The more serious problem was collateral damage from the other war—the one between reformers and the forces of vice in the city. Commissioner Newman’s moves to close the cribs, segregate Storyville, and enforce the requirements of Gay-Shattuck had taken their toll,
forcing substantial layoffs of musicians, waiters, bartenders, and prostitutes. Emboldened by these successes (and by his growing approval among the reform element), Newman next turned his sights on a zealous enforcement of the Sunday Closing Law, ordering a detail of patrolmen to adopt plainclothes and visit saloons on the Sabbath to root out violators. For Mayor Behrman, this was going too far. Using plainclothes police to “
spy on business people,” he announced, was contrary to good public policy, an inducement to distrust and an invitation to graft. Newman disagreed. “
You might just as well telephone to a burglar that you are coming to arrest him as to expect policemen in uniform to catch violations of the Sunday law,” he insisted.

But Behrman drew the line on this issue. The mayor instructed Superintendent Reynolds to discontinue the practice; Newman, who had nominal authority over the police force, issued orders for the practice to continue. After one Sunday when police had no idea whether to don their bluecoats or not, the conflict came to a head—and Behrman won. In a highly sanctimonious statement to the press, Newman announced his resignation as commissioner of public safety. “
I do not believe I could have slept another night with this thing hanging over me,” he said. “It was a violation of all my principles and moral convictions.” But he warned the Ring that public sentiment had changed in the city: “
The people of New Orleans have seen that the Sunday law can be enforced, and the brewery interests have made a bad move for themselves in this effort to reopen the city. The sentiment here is for law enforcement.”

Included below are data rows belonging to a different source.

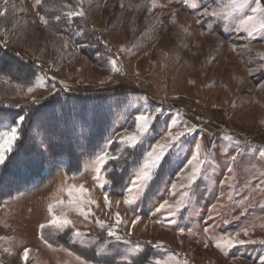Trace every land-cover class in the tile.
<instances>
[{"label": "rangeland", "instance_id": "obj_1", "mask_svg": "<svg viewBox=\"0 0 264 264\" xmlns=\"http://www.w3.org/2000/svg\"><path fill=\"white\" fill-rule=\"evenodd\" d=\"M222 2L227 0H0V11L7 9L0 16V110L25 117L20 139L0 166V264H25L26 248L27 264H82L77 256L92 264H261L264 245L258 242L215 247L221 234L244 227L251 228L250 236L241 231L239 239L264 240V31L249 38L238 19L224 23L203 15ZM80 10L83 17L67 15ZM38 80L42 86L29 94ZM61 95L98 104L109 123L106 138L87 139L90 130L78 121L75 107L73 136L56 146L55 127L38 108ZM157 107L163 115H156L142 144L132 149L120 142L136 134L137 114L152 115ZM177 114L198 135L188 137L181 151H170L150 190L125 205V186L150 146L166 142L165 121ZM26 127L32 139L23 138ZM197 142L208 162L189 190L187 160ZM59 147L71 148L73 161L55 158ZM104 151L118 157L102 173L113 180L106 186L110 207L93 180L95 160ZM81 184L96 204L85 208L87 219L74 208L65 212L82 235L52 226L41 230L51 220L48 206L60 200L67 205V189ZM185 191L191 194L178 214L156 211L164 200L175 205ZM115 213L122 220L118 226ZM109 227L121 240L108 237ZM157 242L159 249L153 247ZM137 245L140 250L130 257ZM101 248L106 251L97 256Z\"/></svg>", "mask_w": 264, "mask_h": 264}, {"label": "snow or ice", "instance_id": "obj_2", "mask_svg": "<svg viewBox=\"0 0 264 264\" xmlns=\"http://www.w3.org/2000/svg\"><path fill=\"white\" fill-rule=\"evenodd\" d=\"M255 2L256 6L251 7V4ZM41 0H36V4L40 5ZM196 7V5H192ZM248 9L251 12V15L245 14V10ZM14 10V8H13ZM7 9L0 11V16H5ZM243 14V15H242ZM68 17L80 16L83 17L85 13L83 10L80 11H70L67 13ZM203 15L211 17L217 21H222L227 23L233 19L239 20L240 31L246 32L249 38L253 37L254 33L257 31H264V7H261L260 0H227L226 3L222 2L218 8L206 9ZM59 19V17H57ZM175 20V14H173V22ZM43 23H47L43 17H41ZM66 46V45H65ZM124 49H121L123 51ZM111 69L113 72H117V60L112 59L110 61ZM43 81L38 80L33 86H29L27 91L31 94L36 87L42 86ZM55 87V85H53ZM156 115H163V109L157 107L155 113L152 115L139 113L135 116V127L136 134L130 136H123L120 138L121 143H127L129 147L135 149L138 144L143 143V138L150 134L152 125L154 123ZM179 114L177 118L169 117L165 121L166 132L164 135L165 143H156L154 146H150V151H147L143 155V161L139 165L138 169L133 174L132 178L129 181V184L125 186L123 193L121 194V199L125 205L131 207L136 204L138 200L142 199L144 195L150 190L154 181L159 177L163 172L164 166L168 163V155L170 151L179 152L182 150L185 140L190 136L198 135V130L194 125H189L187 123H182L179 119ZM25 117L19 115L14 118L11 125H8L5 121L0 120V166H4L8 154L12 151L16 141L20 139V128L23 125ZM55 137V134H53ZM231 139V137H229ZM111 143V141H109ZM195 153L187 160V164L191 168L190 175L187 177V188L192 189L195 185L197 179L200 177L203 166L208 162V157L205 159L200 158V152L202 149V144L197 142L195 144ZM47 150V149H46ZM211 156V153L208 154ZM260 156L264 157V151L260 152ZM118 159L116 155L109 156L107 151L102 152L97 159L95 160L93 180L96 185L103 191L104 194V204L106 207L111 206L110 193L107 191L106 186H111L113 183L111 176H105L102 173L106 172L107 169L104 167L109 160ZM233 160L236 159L235 156L232 157ZM231 172V168L228 169ZM171 188L175 189L176 185L171 184ZM126 193L127 195H124ZM190 191H185L183 197L178 200L175 205L169 204L168 200H164L163 203L156 209L157 212L162 209L168 208L173 215L178 214L181 209L185 206L186 201L184 197H190ZM67 195L69 200L67 205L63 200L58 201V204H50L48 206V212L51 216L49 224H42L40 226L41 230L46 227L52 226L59 230L60 233H64L66 230L70 231V234L73 237H79L82 234L75 230L74 222L68 218L65 208H74L80 215L84 216L85 219L88 218L89 213L85 211V208L89 205L96 204V201L90 197L89 190L84 187L83 184L77 187L72 185L67 189ZM117 205L120 204V199L116 200ZM239 203L243 204L244 201L241 200ZM59 208V211L55 209ZM115 223L120 225L122 223L119 213H115ZM211 218V217H210ZM140 220V216H137L136 219L132 222L133 225ZM160 222V221H157ZM169 224L175 223L173 220L168 221ZM181 233L185 229H179ZM191 233V229H188ZM204 231L207 233L208 228L205 227ZM245 237H249L251 233L250 227H244L242 230ZM241 231H237L234 235H224L221 234L219 239L216 240L215 247L217 249H230L237 246L243 247L248 244L260 243L264 245V240L256 241L253 239H239L238 237L241 234ZM108 237H115L117 241L121 240L118 231L114 227L107 228ZM151 243V242H149ZM163 245L160 242H157L153 245L154 248H161ZM208 245L205 244V247ZM140 250L139 245L132 248L129 251V256L135 255ZM6 251H8L6 249ZM106 249L101 248L96 255L102 256ZM30 249H25L23 252L22 259L27 264L29 259ZM78 260L82 261V264H92V262L84 260L82 257L77 256ZM261 264H264V258L261 260Z\"/></svg>", "mask_w": 264, "mask_h": 264}, {"label": "trees", "instance_id": "obj_3", "mask_svg": "<svg viewBox=\"0 0 264 264\" xmlns=\"http://www.w3.org/2000/svg\"><path fill=\"white\" fill-rule=\"evenodd\" d=\"M65 98V99H64ZM85 103H93L92 99H88L87 97L82 96H68V97H55L50 99L46 103L39 106L38 109L44 110L43 112L46 114L48 126L50 128L55 127V145L60 146L64 139H71L72 135V127L71 124V115L73 114V108L77 107L76 117L80 124L82 123L85 127H87L90 132L88 134L87 139H105L109 132L107 117L104 114H101L98 104L95 102L92 106L87 107ZM84 104V105H78ZM88 104V105H89ZM79 107V108H78ZM34 112V111H33ZM24 112L19 111H11V110H0V117L6 116L11 117L12 120L19 115H23ZM37 112L33 113L35 116ZM74 116V115H73ZM29 128L26 127L23 133V138H31ZM90 144V143H89ZM20 147V145H18ZM90 146V145H89ZM71 148L57 149V155L55 158L73 161L70 156L69 150ZM69 153V154H68Z\"/></svg>", "mask_w": 264, "mask_h": 264}]
</instances>
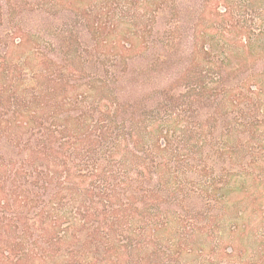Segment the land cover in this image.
Returning <instances> with one entry per match:
<instances>
[{"label": "trees", "instance_id": "obj_1", "mask_svg": "<svg viewBox=\"0 0 264 264\" xmlns=\"http://www.w3.org/2000/svg\"><path fill=\"white\" fill-rule=\"evenodd\" d=\"M196 3L0 0V264H264V43Z\"/></svg>", "mask_w": 264, "mask_h": 264}, {"label": "rangeland", "instance_id": "obj_2", "mask_svg": "<svg viewBox=\"0 0 264 264\" xmlns=\"http://www.w3.org/2000/svg\"><path fill=\"white\" fill-rule=\"evenodd\" d=\"M197 0H187L189 5L192 7L194 6L193 3H195V6H199L198 3H196ZM194 6V7H195ZM192 9V8H191ZM223 10V8H222ZM193 11V10H192ZM54 13V11H53ZM118 18L122 19L123 15H128L127 11H120L116 10L114 12ZM133 15V14H130ZM234 15H236L237 23L240 22L242 26H238V28H228L226 29V23L217 27H215L216 30L212 31V29H209L212 33H215V35L218 37V39H227V41L232 42V38H234L235 35H238L240 32L239 27H243L242 31H248L250 35L252 36V39L254 42H256L258 45H261L264 43V0H238V4L236 6V9L234 8ZM192 22H194L195 19H192L190 16H188ZM181 23L182 26L186 25V22L183 20V16L181 17ZM188 23V22H187ZM191 23V22H190ZM219 23V22H217ZM60 22H57L56 25H59ZM137 24H140V22H137ZM189 24V23H188ZM50 27L53 26L52 24H48ZM262 27L261 32H259V28ZM232 29V30H231ZM231 30V32H229ZM122 35V33H121ZM121 37V36H119ZM222 42V41H221ZM185 56V57H184ZM181 55V59H185L186 57H189V55ZM189 59V58H187ZM185 59V60H187ZM257 60V59H256ZM264 61V60H263ZM262 60L258 61L256 64H249L245 70L244 74L247 73H260L261 71H264V62ZM249 61H247L248 63ZM250 63V62H249ZM194 71V70H193ZM197 222V226L201 225L203 221Z\"/></svg>", "mask_w": 264, "mask_h": 264}]
</instances>
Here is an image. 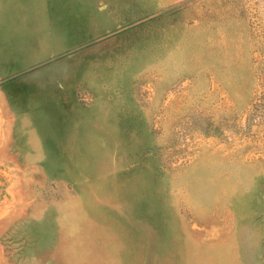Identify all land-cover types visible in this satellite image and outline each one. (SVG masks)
<instances>
[{
    "label": "rangeland",
    "instance_id": "rangeland-1",
    "mask_svg": "<svg viewBox=\"0 0 264 264\" xmlns=\"http://www.w3.org/2000/svg\"><path fill=\"white\" fill-rule=\"evenodd\" d=\"M0 264H264V0H0Z\"/></svg>",
    "mask_w": 264,
    "mask_h": 264
}]
</instances>
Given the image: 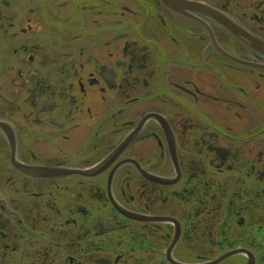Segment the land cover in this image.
<instances>
[{
    "label": "flooded vegetation",
    "instance_id": "obj_1",
    "mask_svg": "<svg viewBox=\"0 0 264 264\" xmlns=\"http://www.w3.org/2000/svg\"><path fill=\"white\" fill-rule=\"evenodd\" d=\"M192 1L0 0V264H264V0Z\"/></svg>",
    "mask_w": 264,
    "mask_h": 264
},
{
    "label": "bare ground",
    "instance_id": "obj_2",
    "mask_svg": "<svg viewBox=\"0 0 264 264\" xmlns=\"http://www.w3.org/2000/svg\"><path fill=\"white\" fill-rule=\"evenodd\" d=\"M233 213H239V212L235 210V211H233ZM243 218H244V216L241 213H239L238 218H235L237 220V223L240 224L241 226H242V222H243L242 219ZM253 224L251 226H249L250 229L253 227Z\"/></svg>",
    "mask_w": 264,
    "mask_h": 264
}]
</instances>
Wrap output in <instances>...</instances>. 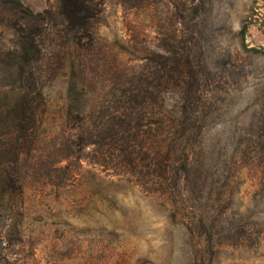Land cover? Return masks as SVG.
Returning <instances> with one entry per match:
<instances>
[{
    "label": "rangeland",
    "instance_id": "obj_1",
    "mask_svg": "<svg viewBox=\"0 0 264 264\" xmlns=\"http://www.w3.org/2000/svg\"><path fill=\"white\" fill-rule=\"evenodd\" d=\"M103 1L90 50L67 32L59 0H22L35 13L51 12L35 66L43 100L38 126L46 138L40 152L73 132V103L81 101L73 86L104 89L87 99L93 103L126 85L152 103L171 69L189 68L190 54L194 70L210 74L195 87V100H179L171 88L161 97L168 110L178 100L179 113L200 123L204 193L165 203L85 163L75 184L40 194L36 186L53 183L57 172L39 156L15 257L22 264H264V0ZM20 43L0 15V102L11 87L34 86L21 81ZM74 65L87 77L73 80Z\"/></svg>",
    "mask_w": 264,
    "mask_h": 264
},
{
    "label": "trees",
    "instance_id": "obj_2",
    "mask_svg": "<svg viewBox=\"0 0 264 264\" xmlns=\"http://www.w3.org/2000/svg\"><path fill=\"white\" fill-rule=\"evenodd\" d=\"M59 3V13L75 44L93 50L95 26L104 14V1L59 0ZM3 5L0 15L14 25L25 51L18 63L21 81H33L34 86L11 87L5 92L8 99L0 102V264H22L13 250L24 236L28 191L34 187L28 179L36 174L35 160L39 156L57 172L53 183L36 186L40 194L48 187L63 189L75 184L85 163L107 176L127 179L146 195L165 203L181 196L187 201L196 200L204 193L202 150L198 146L200 123L185 112L179 113L178 100L168 110L161 97V90L166 93L171 88L175 95L179 94V100L191 102L195 87L210 75L194 70V55L184 58L189 68L171 69L172 79L155 88L152 103L149 98L146 103L141 102L137 92L126 90L127 85L114 98L93 103L87 99L103 95L104 89L90 84L73 86V97L81 99L73 103V121H69L73 123V132L58 135L53 150L42 153L39 145L46 138L41 137L38 124L43 100L35 66L42 57L43 18L51 12L35 13L22 0H4ZM161 74L157 72L158 76ZM85 76L83 68L74 65L73 80ZM64 162L66 166H62ZM215 177L211 176L212 185L216 183ZM261 186L264 188V182ZM173 208L180 209L176 204Z\"/></svg>",
    "mask_w": 264,
    "mask_h": 264
}]
</instances>
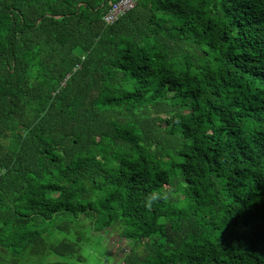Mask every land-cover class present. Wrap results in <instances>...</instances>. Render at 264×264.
Wrapping results in <instances>:
<instances>
[{"label":"trees","instance_id":"trees-1","mask_svg":"<svg viewBox=\"0 0 264 264\" xmlns=\"http://www.w3.org/2000/svg\"><path fill=\"white\" fill-rule=\"evenodd\" d=\"M116 1L0 0V264H264V0Z\"/></svg>","mask_w":264,"mask_h":264},{"label":"rangeland","instance_id":"rangeland-1","mask_svg":"<svg viewBox=\"0 0 264 264\" xmlns=\"http://www.w3.org/2000/svg\"><path fill=\"white\" fill-rule=\"evenodd\" d=\"M106 242L108 243V246L111 248V257H112V263L114 264H121V261L119 257L123 256L124 253L128 250V245L125 239L121 238L118 235V230L113 232L111 231L110 234L106 238ZM89 248L94 249L93 251L87 250L83 251V256L86 258V261H84L82 264H107L103 263L99 255L103 253V256H105V252L97 246L94 242L90 243ZM119 253V255H118ZM59 260L57 256L54 254H46V255H39L37 257H33L29 259V261L25 262V264H47L53 261Z\"/></svg>","mask_w":264,"mask_h":264},{"label":"built area","instance_id":"built-area-1","mask_svg":"<svg viewBox=\"0 0 264 264\" xmlns=\"http://www.w3.org/2000/svg\"><path fill=\"white\" fill-rule=\"evenodd\" d=\"M136 0H117L116 3L111 5V8L103 16L106 24H112L122 17L127 11L132 9Z\"/></svg>","mask_w":264,"mask_h":264},{"label":"clouds","instance_id":"clouds-1","mask_svg":"<svg viewBox=\"0 0 264 264\" xmlns=\"http://www.w3.org/2000/svg\"><path fill=\"white\" fill-rule=\"evenodd\" d=\"M155 197H153V196H149L148 198H147V201H146V203H145V207H148V208H151L152 207V204L154 203V201H155Z\"/></svg>","mask_w":264,"mask_h":264}]
</instances>
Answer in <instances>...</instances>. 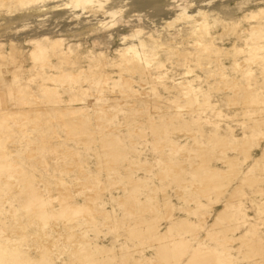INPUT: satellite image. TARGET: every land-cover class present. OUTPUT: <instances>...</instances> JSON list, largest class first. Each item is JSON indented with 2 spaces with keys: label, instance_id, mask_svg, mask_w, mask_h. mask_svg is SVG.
Segmentation results:
<instances>
[{
  "label": "bare ground",
  "instance_id": "1",
  "mask_svg": "<svg viewBox=\"0 0 264 264\" xmlns=\"http://www.w3.org/2000/svg\"><path fill=\"white\" fill-rule=\"evenodd\" d=\"M1 5L0 31L26 33V45L31 47L28 57L35 67L32 71L42 84L41 95H37L29 87L35 81L33 76L14 79L13 107L0 90V190L9 189L6 195L17 198L25 216L17 219L15 208L6 209L10 226L0 224V264H231L229 243L237 240L256 250V224H248L235 240L231 234L248 221L241 208L244 187H255L258 193L263 190L264 145L246 169L242 171L241 166L248 161L253 143L264 142V79L259 84L253 71L243 68L244 63L259 60L264 65V56H259L264 52V0L239 4L212 0L202 10L189 9L181 0H0ZM49 7L54 12L37 15ZM157 15H163V22L152 19ZM119 21L124 29L130 28L129 34L114 29ZM140 24L151 28L143 32L136 28ZM245 25L250 39H243L245 49L236 51L249 56L244 63L233 62L244 83L230 81L224 74L220 78L224 89L233 90L228 102L234 104L240 98L248 119L241 138L232 136V128L226 138L220 134L223 115L217 108L208 123L212 96L189 77L204 71L198 57L216 46L214 26L224 34ZM65 33H72L73 39L86 36L98 48L83 55L81 45L69 41ZM115 39L118 44L109 48ZM163 40L171 43L164 46ZM174 40H182L183 48ZM161 52L169 55L168 60L183 61L182 78L167 72L164 61L157 58ZM6 60L15 67L10 58ZM79 63L83 64L76 66ZM75 66L80 68L73 71ZM261 74L264 76V66ZM147 80L156 85L147 87ZM136 99L151 112L138 114ZM161 101L169 105L172 116L163 115ZM140 122L142 126H137ZM203 124L215 127L206 132ZM192 126L205 141L195 136ZM168 133L189 135L190 139H179L190 146L166 137ZM138 140L141 143L134 146ZM19 144L26 149L20 150L23 158L16 162L11 154ZM149 146L154 156L143 157ZM228 150L244 158L231 157ZM177 156L189 160L177 162ZM213 157L221 167L210 164ZM187 164L190 181L183 178ZM139 173L142 176H136ZM151 174L153 179L156 176L169 183L157 185ZM237 178L205 230V238L216 245L192 244L189 237L199 233L209 218L200 208L201 199L211 200L213 194L221 199ZM119 183L121 189L111 194ZM169 184L176 185L175 195L181 202H193L194 208L180 207L184 213L174 215L175 207L165 192ZM187 184L196 189L195 199L187 195L192 191ZM141 187L147 193L139 199ZM105 194L123 205L121 214L100 209ZM162 206L165 214L160 213ZM159 215L169 221L163 231L157 225ZM257 220L264 225V201L257 205ZM99 223L114 230L113 244L95 243L90 237L89 231ZM144 245L153 257L136 258L134 253L142 254Z\"/></svg>",
  "mask_w": 264,
  "mask_h": 264
},
{
  "label": "rangeland",
  "instance_id": "2",
  "mask_svg": "<svg viewBox=\"0 0 264 264\" xmlns=\"http://www.w3.org/2000/svg\"><path fill=\"white\" fill-rule=\"evenodd\" d=\"M167 1V0H166ZM183 2H187V4L189 5V9H196V8H201L205 9V6L207 5V3H209L212 0H181ZM233 3H241L243 0H232ZM246 5V4H245ZM247 6H250V4L248 3ZM246 8H250L247 7ZM188 9V10H189ZM246 10V9H245ZM3 9H2V5L0 7V17L3 16ZM147 11V10H146ZM52 13L54 12V10H52L50 7L47 9V11H41L38 12L37 15H39L40 17H42V15H44L45 13ZM249 11H244V13H248ZM145 12H143L144 14ZM134 15L136 13H133ZM131 15V14H130ZM192 15H195V13H192ZM45 17H49V21H50V15H47ZM43 17V19L45 18ZM46 19V18H45ZM47 19V21H48ZM128 19V18H127ZM127 19H123V20H127ZM153 20L155 19L157 22L160 21L163 22V15H157V17L152 18ZM52 20V19H51ZM132 20V19H129ZM159 20V21H158ZM59 22L61 20H58ZM125 22V21H124ZM124 25V23H122V21L117 22V24L115 25L114 29L116 30H122L121 33L123 34H129L130 33V28H123L122 26ZM151 28V26H145V25H138V29L142 30L143 32H148L147 28ZM158 27V26H157ZM247 26H240L239 28H230L226 31V33L222 34V29L218 28L217 26L213 28V35L216 37V41H215V47L210 49V51H208L207 53L204 54H200L199 55V62L201 63V67L203 68L202 70H204L203 72H196L193 73L191 75V80L194 79V84L197 88H202L204 90H207V92L212 96L211 100H212V105L215 106H211V108L208 109L207 114L209 116V119L215 116V113L213 112L215 108H217L218 112H221L223 117L221 118L220 122H221V130H220V134L222 136H226V138L229 136V134L227 133V130L229 128H232V130L234 131L233 133V137L236 138H241L242 136V130H243V123H247L248 119L244 112H245V107H243L241 102V99L238 97H236V103H232L230 104L227 100V97L230 96L231 94L234 96L233 94V90L232 89H224V87H222L223 82L221 80V74H224L225 76H227V78H229L230 81H235V82H239L240 83H244L242 82V74L233 68V62L234 61H239L240 63H244V60H246L249 56V54L247 52H240L237 53V51H239V49H245V47L243 46V39H250V36L247 35V30L245 29ZM159 28V27H158ZM239 29V32L237 31ZM15 31L12 32H8V33H3L0 31V51H1V58H0V90L5 94V99L6 102L8 104V106L13 107V80L14 79H18L19 81H24L26 80V78L33 76V78H35L34 83H31L29 85V87L33 90V92L37 95H41V93H39V86H41V82H39V80L37 79V77L34 75L35 73L32 71L33 69H35L34 64L32 63V61L29 59L28 57V53L29 50L31 49V47H28L25 42V32L24 35H22V33H18V34H12ZM28 32V31H27ZM66 34V33H65ZM68 34V36H67ZM66 34V38L69 41H73V42H77L78 44H80V51L82 52L83 55H85L88 50L90 51H94L96 48H98L97 46L92 45L91 41H87L86 36H77L74 37L73 39V34L72 33H67ZM21 35V36H20ZM33 35V34H32ZM246 36V37H245ZM241 37V38H240ZM76 38V39H75ZM187 38V37H185ZM11 39L13 40V42H11ZM182 39V38H181ZM176 42L178 47H181V45L183 44L182 40L179 41H173V43ZM114 43H117V40L115 39L113 41V43L109 44V48H113L114 47ZM171 41H164L163 40V44L164 46L167 44H170ZM118 44V43H117ZM191 44V43H190ZM183 48V47H181ZM191 51L193 50L192 48H189ZM214 52H211V51ZM237 50V51H236ZM236 51V52H235ZM192 53H194V51H192ZM112 54V52L110 53V55ZM210 56V57H208ZM259 56H264V52H262L261 54H259ZM11 59V62H15L16 65L14 68H11L9 65V61H7L6 59ZM160 58L158 60H162L164 61V65H165V69H167V72L169 74H171L172 76L175 77V79H179L182 78V76L185 75V67L183 65V61L180 62L179 59L176 60H168L170 57L169 55H166V52H161L160 55L157 57ZM51 62L53 64L57 63V60L52 59ZM83 63H79V65L76 66H81ZM73 67V71H76V68H80V67ZM84 66V65H83ZM264 65H262L261 60L253 63V64H247L244 63L243 68H245V70L251 69L253 71V78H257V80L260 82H258L259 84L262 83L264 76L261 74V69L263 68ZM205 67H207L208 69H204ZM111 71V73L115 76V71L113 69H109ZM49 71V70H48ZM195 74L201 75V78H196ZM116 77V76H115ZM252 78V79H253ZM141 79L138 78V76L135 77V81L139 82ZM82 81V80H81ZM146 82V86L150 88V86L152 85H156L155 82L152 80H147ZM242 85V84H241ZM136 87L139 86V83H136L135 85ZM150 98H153V96H151ZM152 102V100H150ZM159 105L162 108V112L163 115L165 117H170L173 115L172 110L170 109L169 105L165 104L164 101L158 102ZM142 103L140 102L139 99H136L135 102V106L138 107V114L143 113L144 116H146L149 112H151V110H146L145 108L142 107ZM127 112H130L129 108H126ZM212 122L211 119L209 120L208 123ZM137 126H142L141 122L137 125ZM204 127V130L206 132L214 129L215 125L214 124H203L202 125ZM249 126H252V123L249 122ZM145 129V128H144ZM143 129V130H144ZM191 129H195V136H199V139L201 141H205V137L201 136L197 131H196V127H193ZM142 130V129H141ZM128 130H124L123 132H127ZM148 139L151 140V137L149 135V132H146ZM166 137H171L172 139H174L176 142L182 143L185 146H190V144H188L187 140L185 142L180 141L179 138H191L189 135H186L185 133H168L166 135ZM230 137V136H229ZM138 138H140V136L138 135ZM137 138V139H138ZM230 142H235L233 141V138L230 139ZM207 142V141H206ZM205 142V143H206ZM141 143L138 140V143L135 144L134 146H138V144ZM264 145V142L260 143L259 145H255L253 143V147L251 149V155L248 156V161L246 163H244L241 167H242V171L244 169H246L251 163L252 161L259 156L261 149ZM150 146L148 149H144L143 150V157L147 156V157H153L154 153L150 150ZM26 148L21 146V144H19V146H13V153L11 154V156H13V160H15L16 162L20 159L22 160L23 158V154L20 153V150L23 152V150H25ZM165 152L167 153L168 150L167 148H165ZM44 154V156L48 153H41L40 155ZM227 155L233 157L236 155V152L228 150L227 151ZM237 157L243 159L244 156L239 154L236 155ZM174 159L177 162L180 161H187L189 160V158L187 157H181V156H177L176 158L174 157ZM71 160V158L67 159L66 161ZM88 160L90 162H92V164L94 163L93 159L88 158ZM68 163L66 162V165ZM212 166L215 167H221V165L219 164V162L217 161L216 157H213V161L210 163ZM38 167H40L39 164H37ZM159 171V169H154L153 172H157ZM140 172V171H139ZM190 172H191V168L190 166L187 164L184 167V173H183V178L185 180L190 181L191 180V176H190ZM141 174H143V172H141ZM140 175L137 174L136 176ZM142 176V175H140ZM240 178V177H239ZM235 179L230 186L227 188L225 195L220 199L217 198V195H212L211 196V200L209 199H205L202 198L201 199V210L202 212H206L209 215V218L207 219L206 224L203 226V229L197 233L194 237H189V239H191L192 244H195L197 242L202 241L205 244H208L210 246H215L216 242L209 240L207 238H205V230L206 227L209 226L210 221L212 220L213 216L215 215V213L221 209V207H223L225 201L227 200V196L229 195V193L233 190L236 182L238 181V179ZM151 180L153 182H155L157 185L161 184L164 185L166 184L165 182L169 183V180H166L165 182L160 180L159 177L154 176V179L152 177L151 174ZM122 183H119V185H115L113 191L111 192V194H115L116 188H118L119 190L121 189ZM261 188L263 189L261 193L256 192V188L255 187H251V186H246L244 187V196L242 198V202H241V208L243 210V212L246 214V217L248 219L247 222L245 223H241L239 225V227L236 229L235 232H233L231 235L235 236L234 240L240 235V233H242L245 228L248 226V224H256V228H257V236H258V243L259 245L256 247V250H251L250 248L246 247L245 245H243L240 241H233L231 243L228 244L229 248H230V254L232 256V262L231 264H263L262 263V258L264 257V225L260 222V220H257V205L261 204L264 201V181L261 182L260 184ZM169 187L165 190V192L168 193L169 198H168V202H172L173 206L175 207V212L174 215H180L183 214V211H179V208H185V207H191L194 208V203H187V202H181L177 196L175 195V191H178L176 185L174 184H169ZM161 187V186H160ZM187 187L190 188L192 191H190L189 193H187V189L183 188L184 192L187 193V195L189 197L192 198H196V189H193L192 187H189V184H187ZM198 190L200 188L196 187ZM4 187L1 188L0 190V224H5L10 226V216L5 212L6 209H9L11 207L15 208V213H16V217L18 218H22L24 220L25 216H23V211H22V206L21 204L17 201L16 197H12L11 195H6V193L9 191L8 188ZM119 192V191H117ZM145 193L146 190L141 187L140 188V192H139V199L140 198H145ZM107 196V194H105L103 196V203L101 205V210H111L113 209V211L117 214H121L122 212V207L123 205L118 204L115 200V198H112V196ZM105 197V198H104ZM116 197V196H115ZM3 199H6V201H2ZM215 199H218V201L216 203H213L215 201ZM160 213L161 214H165V207H161L160 209ZM192 220L195 222L197 221L196 218H192ZM169 223L168 220L164 219L163 216H158L157 219V225L159 226V230L163 231L164 228L166 227V225ZM90 237L93 239V241L95 243H99V244H106V245H111L114 242V230H111L109 227H106L105 223H99V226L97 229H93L91 231H89ZM126 244L132 245V243L130 241H126ZM218 243V242H217ZM114 245L119 246V243H115ZM145 246V247H144ZM143 246V250H142V254L137 251L136 253H134L136 258L141 259L142 257H153V252L151 251V249L148 247V245H144ZM141 254V255H140ZM114 264H119L118 261H114ZM144 264V263H143Z\"/></svg>",
  "mask_w": 264,
  "mask_h": 264
}]
</instances>
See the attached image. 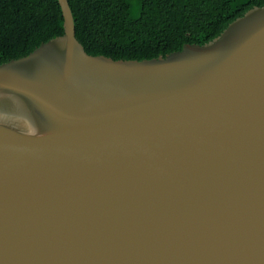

Reformers soon had the federal government behind them as well. The war effort had raised concerns nationwide about the fitness of the country’s fighting forces; the feds were now insisting on strict enforcement of all vice laws designed to keep soldiers and sailors away from the evils of indulgence. “
Men must live straight to shoot straight,” as Navy secretary Josephus Daniels put it. That meant keeping temptation out of their path. “Keeping Fit to Fight,” a pamphlet written by the American Social Hygiene Association and distributed to all soldiers, put the matter in no uncertain terms: “
The greatest menace to the vitality and fighting vigor of any army is venereal diseases (clap and syphilis)…[and] the escape from this danger is up to the patriotism and good sense of soldiers like yourself … WOMEN WHO SOLICIT SOLDIERS FOR IMMORAL PURPOSES ARE USUALLY DISEASE SPREADERS AND FRIENDS OF THE ENEMY.”